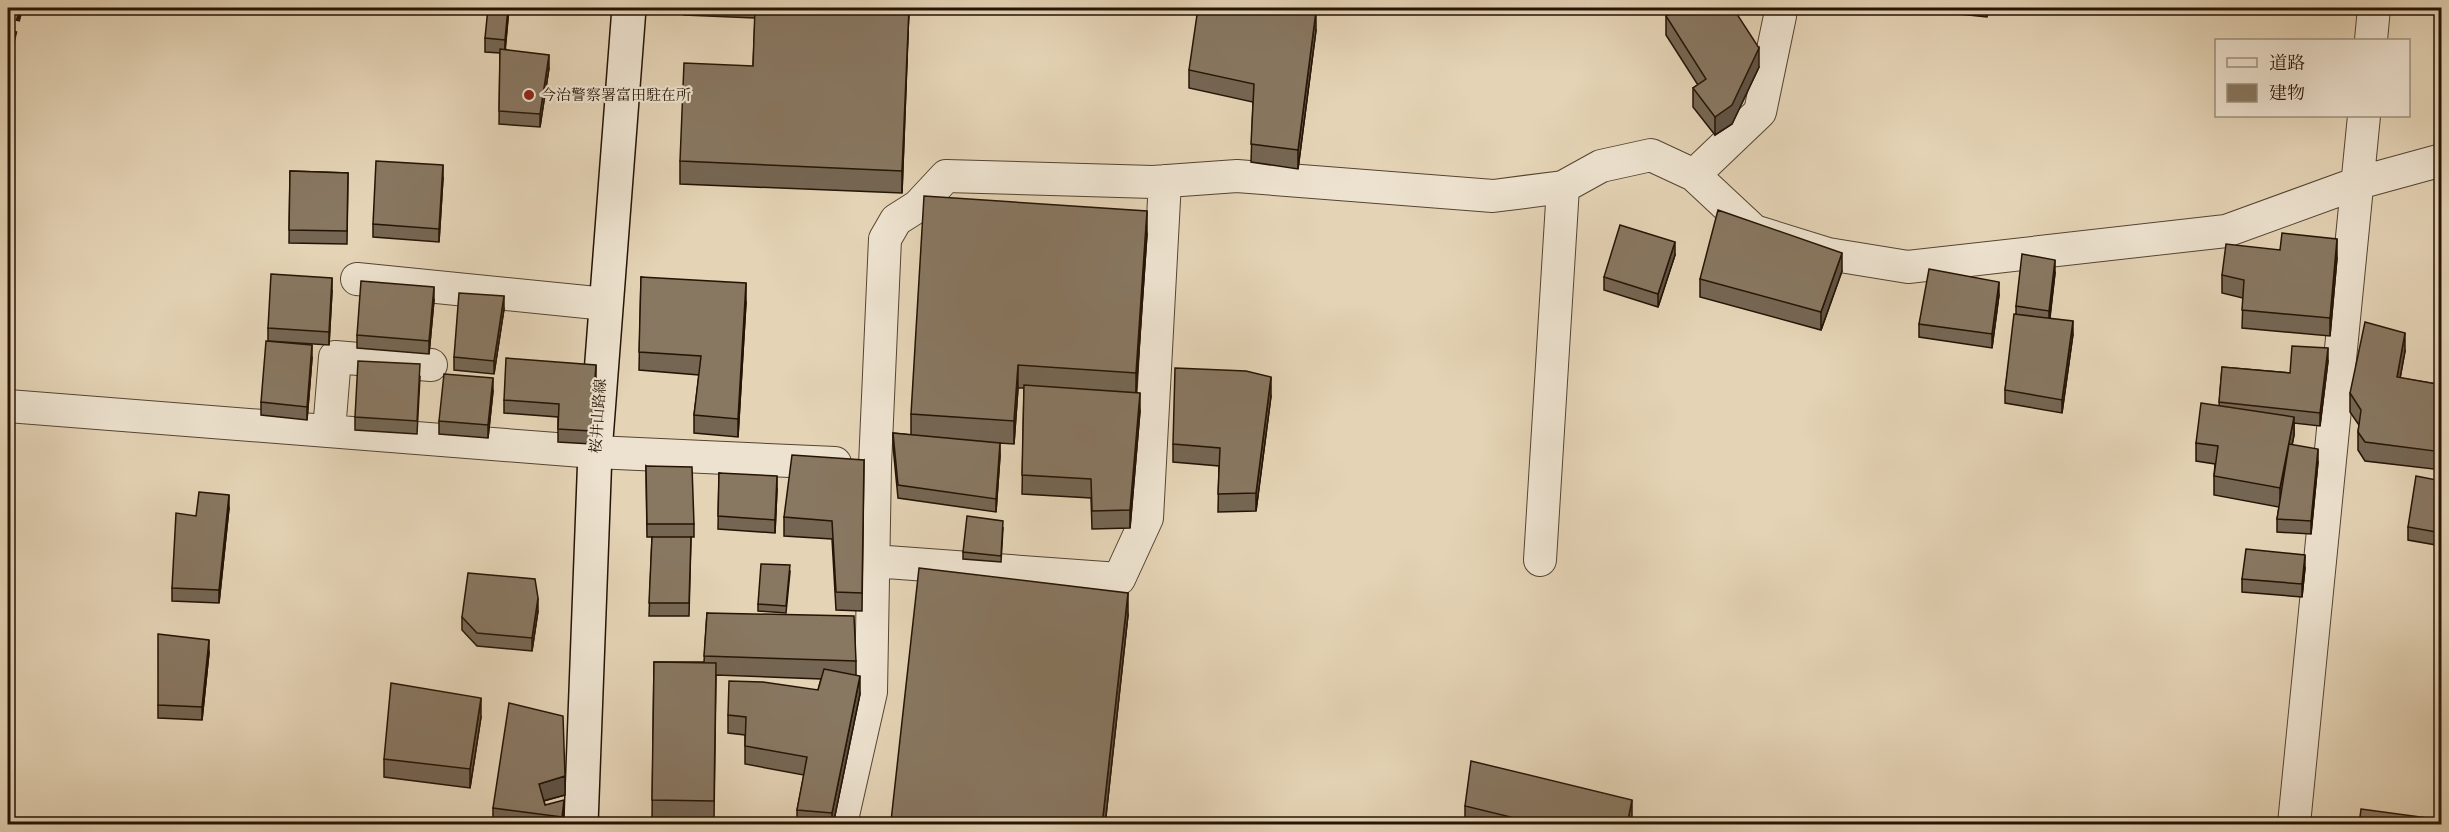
<svg xmlns="http://www.w3.org/2000/svg" width="2449" height="832" font-family="'Libre Caslon Text','Noto Serif JP',serif">
  <style>
    .lines { fill: none; stroke-linecap: round; stroke-linejoin: round }
    .street-casing { stroke: #554431; stroke-width: 34 }
    .secondary-casing { stroke: #251405; stroke-width: 36 }
    .street { stroke: #ede2cf; stroke-width: 32 }
    .secondary { stroke: #ede2cf; stroke-width: 33 }
    .rail { stroke: #251405; stroke-width: 4.5; stroke-dasharray: 10 10; stroke-linecap: butt }
    .wall { fill: #756653; stroke: #251405; stroke-width: 1.5 }
    .shaded-wall { fill: #5f5344; stroke: #251405; stroke-width: 1.5 }
    .building { fill: #887761; stroke: #251405; stroke-width: 1.5 }
    .poi-dot { fill: #8f2418; stroke: #ede2cf; stroke-width: 2 }
    .labels { text-anchor: middle; stroke-width: 4.5; stroke-linejoin: round; paint-order: stroke }
    .poi-label { font-size: 15px; fill: #251405; stroke: #ede2cf; text-anchor: start }
    .street-label { font-size: 15px; fill: #251405; stroke: #ede2cf }
  </style>
  <rect width="100%" height="100%" fill="#e4d3b5"/>
  <filter id="stains"><feTurbulence type="fractalNoise" baseFrequency=".00333" numOctaves="4"/><feColorMatrix values="0 0 0 0 .2 0 0 0 0 .09 0 0 0 0 .02 0 0 0 .5 -.17"/></filter>
  <radialGradient id="worn" r=".72"><stop offset=".6" stop-color="#630" stop-opacity="0"/><stop offset="1" stop-color="#630" stop-opacity=".3"/></radialGradient>
  <g class="lines">
    <defs>
      <path id="street" d="M2371,40L2374,8
        M1694,175L1760,112L1780,16L1779,8
        M357,279L606,304
        M8,406L595,452L835,463
        M329,431L335,357L431,365
        M1540,560L1563,187
        M873,561L1119,579L1147,518L1165,181
        M841,824L871,692L875,465L885,239L896,220L918,206L946,176L1153,182L1237,176L1493,196L1563,187L1601,166L1651,155L1694,175L1754,231L1828,254L1908,267L2226,231L2358,183L2442,160
        M2294,824L2364,116"/>
      <path id="secondary" d="M581,824L595,452L629,8"/>
    </defs>
    <use href="#street" class="street-casing"/>
    <use href="#secondary" class="secondary-casing"/>
    <use href="#street" class="street"/>
    <use href="#secondary" class="secondary"/>
    <path class="rail" d="M8,60L21,8"/>
  </g>
  <path class="wall" d="M509,8L505,49L549,68L540,127L499,124L500,53L485,52V38Z
    M684,8H909L902,193L680,184V161L753,66L755,18L684,15Z
    M1911,8H1989L1987,17L1911,9Z
    M1666,16L1759,67L1732,124L1715,135L1693,107V88L1698,85L1666,35Z
    M1316,30L1298,169L1251,162L1253,102L1189,88V70Z
    M290,171L348,173L347,244L289,243Z
    M443,178L439,242L373,237V224Z
    M1147,234L1136,393L1140,411L1130,528L1092,529L1091,498L1022,494L1024,388H1018L1014,444L999,443L1000,456L996,512L898,498L893,446V433L911,435V414Z
    M1675,255L1658,307L1604,290V277Z
    M2337,258L2330,336L2242,328L2243,298L2222,293V275Z
    M1842,271L1821,330L1700,297V279Z
    M2055,273L2050,318L2073,334L2062,413L2005,403V390L2016,315V306Z
    M641,277L746,302L738,437L694,433V415L699,375L639,370Z
    M332,291L329,345L268,341V328Z
    M1999,295L1992,348L1919,337V324Z
    M434,300L429,354L357,348V335Z
    M504,309L494,374L454,370V357Z
    M2405,351L2400,378L2442,385V470L2365,461L2358,450V432L2359,425L2350,412V393Z
    M312,358L307,420L261,415V402Z
    M2328,361L2320,426L2294,423V435L2292,445L2318,462L2311,534L2277,532V519L2279,507L2214,495V476L2215,464L2196,461V443L2219,406L2222,367L2290,373Z
    M420,377L417,434L355,430V417Z
    M596,378L591,444L558,442V417L504,413V400Z
    M493,391L488,438L439,434V421Z
    M1271,396L1256,511L1218,512L1219,466L1173,462V444Z
    M864,460L862,611L836,610L832,539L784,536V517Z
    M646,466L694,524V537H691L689,616H649L652,537H647Z
    M719,473L777,489L775,533L718,529Z
    M2442,481V546L2408,540V527Z
    M229,508L219,603L172,601V588L196,516Z
    M1003,528L1001,562L963,559V552Z
    M2305,568L2302,597L2242,592V579Z
    M790,572L786,613L758,611V604Z
    M538,611L532,651L477,646L462,630V617Z
    M707,613L856,661V675L860,694L833,825H797V810L804,775L745,764V735L728,733V715L818,690L821,679L716,675L714,820L652,818L654,662H704Z
    M1128,615L1105,825H891V821Z
    M209,653L202,720L158,718V705Z
    M481,717L470,788L384,777V759Z
    M565,795L544,801L545,805L564,818L563,825H493V808Z
    M1465,806L1632,818L1631,825H1465Z"/>
  <path class="shaded-wall" d="M508,8H509L505,53V40Z
    M909,8L902,193V171Z
    M1316,11V30L1298,169V150Z
    M1759,48V67L1732,124L1715,135V117Z
    M549,55V68L540,127V114Z
    M443,165V178L439,242V229Z
    M1147,211V234L1136,395V373Z
    M2337,239V258L2330,336V318Z
    M1675,242V255L1658,307V294Z
    M1842,253V271L1821,330V312Z
    M2055,260V273L2049,324V311Z
    M332,278V291L329,345V332Z
    M1999,282V295L1992,348V334Z
    M746,283V302L738,437V419Z
    M434,287V300L429,354V341Z
    M504,296V309L494,374V361Z
    M2073,321V334L2062,413V400Z
    M2405,333V351L2397,395V377Z
    M312,345V358L307,420V407Z
    M2328,348V361L2320,426V413Z
    M596,365V378L591,444V431Z
    M1018,365V388L1014,444V421Z
    M1271,377V396L1256,511V493Z
    M493,378V391L488,438V425Z
    M1140,393V411L1130,528V510Z
    M2294,417V435L2280,507V488Z
    M1000,443V456L996,512V499Z
    M2318,449V462L2311,534V521Z
    M777,476V489L775,533V520Z
    M229,495V508L219,603V590Z
    M2305,555V568L2302,597V584Z
    M1128,593V615L1105,825H1102Z
    M538,598V611L532,651V638Z
    M209,640V653L202,720V707Z
    M860,676V694L833,825H832V813Z
    M481,698V717L470,788V769Z
    M565,776V795L539,802V784Z
    M564,800V818L563,825H562Z
    M1632,800V818L1631,825H1627Z"/>
  <path class="building" d="M488,8H508L505,40L485,38Z
    M755,8H909L902,171L680,161L684,63L753,66Z
    M1198,8H1303L1316,11L1298,150L1251,144L1254,84L1189,70Z
    M1680,8H1733L1759,48L1732,105L1715,117L1693,88L1706,79L1666,16Z
    M500,49L549,55L540,114L499,111Z
    M376,161L443,165L439,229L373,224Z
    M290,171L348,173L347,231L289,230Z
    M924,196L1147,211L1136,373L1018,365L1014,421L911,414Z
    M1718,210L1842,253L1821,312L1700,279Z
    M1620,225L1675,242L1658,294L1604,277Z
    M2282,233L2337,239L2330,318L2242,310L2244,280L2222,275L2226,244L2280,250Z
    M2022,254L2055,260L2049,311L2016,306Z
    M1929,269L1999,282L1992,334L1919,324Z
    M271,274L332,278L329,332L268,328Z
    M641,277L746,283L738,419L694,415L701,356L639,352Z
    M361,281L434,287L429,341L357,335Z
    M459,293L504,296L494,361L454,357Z
    M2014,314L2073,321L2062,400L2005,390Z
    M2365,322L2405,333L2397,377L2442,385V452L2365,442L2358,432L2361,410L2350,393Z
    M266,341L312,345L307,407L261,402Z
    M2292,346L2328,348L2320,413L2219,402L2222,367L2290,373Z
    M506,358L596,365L591,431L558,429L559,404L504,400Z
    M358,361L420,364L417,421L355,417Z
    M1175,368L1246,371L1271,377L1256,493L1218,494L1220,448L1173,444Z
    M444,374L493,378L488,425L439,421Z
    M1024,385L1140,393L1130,510L1092,511L1091,479L1022,475Z
    M2201,403L2294,417L2280,488L2214,476L2218,446L2196,443Z
    M893,433L1000,443L996,499L898,485Z
    M2289,444L2318,449L2311,521L2277,519Z
    M792,455L864,460L862,593L836,592L832,521L784,517Z
    M646,466L692,467L694,524H647Z
    M719,473L777,476L775,520L718,516Z
    M2416,476L2442,481V533L2408,527Z
    M199,492L229,495L219,590L172,588L176,513L196,516Z
    M967,516L1003,521L1001,556L963,552Z
    M652,537H691L689,603H649Z
    M2246,549L2305,555L2302,584L2242,579Z
    M761,564L790,565L786,606L758,604Z
    M919,568L1128,593L1102,825H920L891,821Z
    M468,573L535,579L538,598L532,638L477,633L462,617Z
    M707,613L854,616L856,661L704,656Z
    M158,634L209,640L202,707L158,705Z
    M654,662L716,663L714,801L652,800Z
    M824,669L860,676L832,813L797,810L807,757L745,746L746,717L728,715L729,681L763,682L818,690Z
    M391,683L481,698L470,769L384,759Z
    M509,703L563,716L565,776L539,784L545,805L564,800L562,817L493,808Z
    M1471,761L1632,800L1627,825H1530L1531,822L1465,806Z
    M2361,809L2442,820V825H2359Z
    M247,818L286,825H247Z"/>
  <circle class="poi-dot" cx="529" cy="95" r="6"/>
  <g class="labels">
    <g class="poi-label">
      <text x="541" y="100">今治警察署富田駐在所</text>
    </g>
    <g class="street-label">
      <text transform="translate(598 416) rotate(-86)" y="5">桜井山路線</text>
    </g>
  </g>
  <rect width="2449" height="832" fill="none" stroke="#e4d3b5" stroke-width="30"/>
  <rect x="9" y="9" width="2431" height="814" fill="none" stroke="#251405" stroke-width="3"/>
  <rect x="15" y="15" width="2419" height="802" fill="none" stroke="#251405" stroke-width="1.5"/>
  <rect x="2215" y="39" width="195" height="78" fill="#ede2cf" stroke="#9d907e" stroke-width="1.5"/>
  <rect x="2227" y="58" width="30" height="9" fill="#ede2cf" stroke="#9d907e" stroke-width="1.5"/>
  <text x="2269" y="69" font-size="18" fill="#251405">道路</text>
  <rect x="2227" y="84" width="30" height="18" fill="#887761" stroke="#9d907e" stroke-width="1.5"/>
  <text x="2269" y="99" font-size="18" fill="#251405">建物</text>
  <rect width="100%" height="100%" filter="url(#stains)"/>
  <rect width="100%" height="100%" fill="url(#worn)"/>
</svg>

(Description of the task) The expected answer is an exact copy of the lines above, beginning at the line with "M2292,346L2328,348L2320,413L2219,402L2222,367L2290,373Z" and ending at the line with "M919,568L1128,593L1102,825H920L891,821Z", with both ends in.

(Output)
    M2292,346L2328,348L2320,413L2219,402L2222,367L2290,373Z
    M506,358L596,365L591,431L558,429L559,404L504,400Z
    M358,361L420,364L417,421L355,417Z
    M1175,368L1246,371L1271,377L1256,493L1218,494L1220,448L1173,444Z
    M444,374L493,378L488,425L439,421Z
    M1024,385L1140,393L1130,510L1092,511L1091,479L1022,475Z
    M2201,403L2294,417L2280,488L2214,476L2218,446L2196,443Z
    M893,433L1000,443L996,499L898,485Z
    M2289,444L2318,449L2311,521L2277,519Z
    M792,455L864,460L862,593L836,592L832,521L784,517Z
    M646,466L692,467L694,524H647Z
    M719,473L777,476L775,520L718,516Z
    M2416,476L2442,481V533L2408,527Z
    M199,492L229,495L219,590L172,588L176,513L196,516Z
    M967,516L1003,521L1001,556L963,552Z
    M652,537H691L689,603H649Z
    M2246,549L2305,555L2302,584L2242,579Z
    M761,564L790,565L786,606L758,604Z
    M919,568L1128,593L1102,825H920L891,821Z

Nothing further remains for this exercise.